(Study text):
=======
SPIMquant processes large-scale microscopy datasets and requires substantial computational resources. This guide helps you plan your hardware setup.

Minimum Requirements

For processing typical SPIM datasets:

  • CPU: 8+ cores
  • RAM: 32 GB
  • Storage: 500 GB free space (SSD recommended)
  • OS: Linux (64-bit)

For optimal performance:

  • CPU: 16-32 cores
  • RAM: 64-128 GB
  • Storage: 1+ TB fast SSD
  • OS: Linux (Ubuntu 20.04+ or similar)

Resource Considerations

Memory (RAM)

Memory requirements depend on:

  1. Dataset Resolution: Higher resolution requires more memory
  2. Downsampling Level: Setting a higher downsampling level for registration or segmentation will reduce memory requirements significantly
  3. Parallel Processing: More CPU's available to Dask = more memory needed, can use --set-threads to customize per rule

Memory Guidelines:

Task Memory per Core Example
Low-res processing 2-4 GB 8 cores = 16-32 GB
High-res processing 4-8 GB 8 cores = 32-64 GB
Template registration 16-32 GB Single job

CPU Cores

SPIMquant parallelizes at multiple levels:

  1. Snakemake Level: Multiple subjects/samples processed concurrently
  2. Dask Level: Within-job parallelization for array operations

Core Guidelines:

  • Minimum: 4 cores
  • Recommended: 16+ cores
  • High-throughput: 32+ cores

More cores significantly reduce processing time for multi-subject datasets.
=======
Keypoint text descriptions:
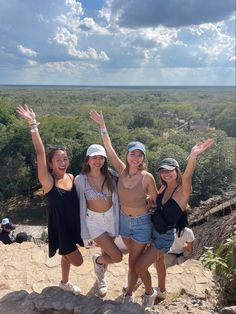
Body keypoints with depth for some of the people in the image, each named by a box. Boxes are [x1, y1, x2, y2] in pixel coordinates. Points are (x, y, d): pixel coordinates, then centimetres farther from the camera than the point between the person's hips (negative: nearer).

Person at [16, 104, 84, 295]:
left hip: (73, 225, 6)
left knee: (67, 256, 26)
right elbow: (40, 153, -31)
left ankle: (64, 283, 51)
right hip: (59, 227, -5)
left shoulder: (72, 177, -4)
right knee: (77, 261, -3)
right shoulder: (48, 181, -20)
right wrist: (33, 124, -38)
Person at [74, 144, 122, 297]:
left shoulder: (109, 178, -3)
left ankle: (101, 278, 49)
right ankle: (97, 260, 24)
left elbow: (116, 199, 6)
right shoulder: (81, 179, -13)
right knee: (117, 256, -9)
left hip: (111, 217, 4)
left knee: (107, 253, 19)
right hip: (94, 220, -4)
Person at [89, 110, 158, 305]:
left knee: (134, 261, 7)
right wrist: (102, 125, -14)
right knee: (136, 257, 25)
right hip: (124, 219, 4)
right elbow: (109, 148, -13)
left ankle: (130, 292, 31)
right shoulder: (122, 170, -11)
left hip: (142, 222, -4)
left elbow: (156, 200, -6)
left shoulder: (147, 177, -20)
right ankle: (144, 283, 52)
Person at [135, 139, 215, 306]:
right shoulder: (164, 188, -3)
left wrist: (193, 156, -67)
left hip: (166, 236, -7)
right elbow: (154, 201, 17)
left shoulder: (183, 191, -24)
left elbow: (187, 177, -48)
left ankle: (150, 295, 26)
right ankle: (161, 291, 52)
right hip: (154, 230, 7)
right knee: (159, 260, 27)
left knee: (140, 266, -2)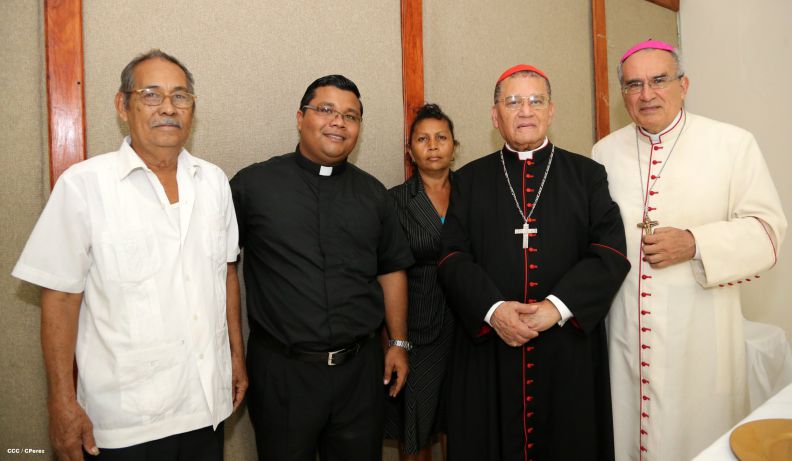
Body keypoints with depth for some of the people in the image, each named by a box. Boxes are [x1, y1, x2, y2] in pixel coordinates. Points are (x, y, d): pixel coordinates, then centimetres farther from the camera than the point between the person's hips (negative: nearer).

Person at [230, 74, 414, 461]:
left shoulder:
=======
(What you should do): From the hardware guide, repeat word for word the part that opens with the words containing "SPIMquant processes large-scale" and closes with "OS: Linux (64-bit)".

(Output):
SPIMquant processes large-scale microscopy datasets and requires substantial computational resources. This guide helps you plan your hardware setup.

Minimum Requirements

For processing typical SPIM datasets:

  • CPU: 8+ cores
  • RAM: 32 GB
  • Storage: 500 GB free space (SSD recommended)
  • OS: Linux (64-bit)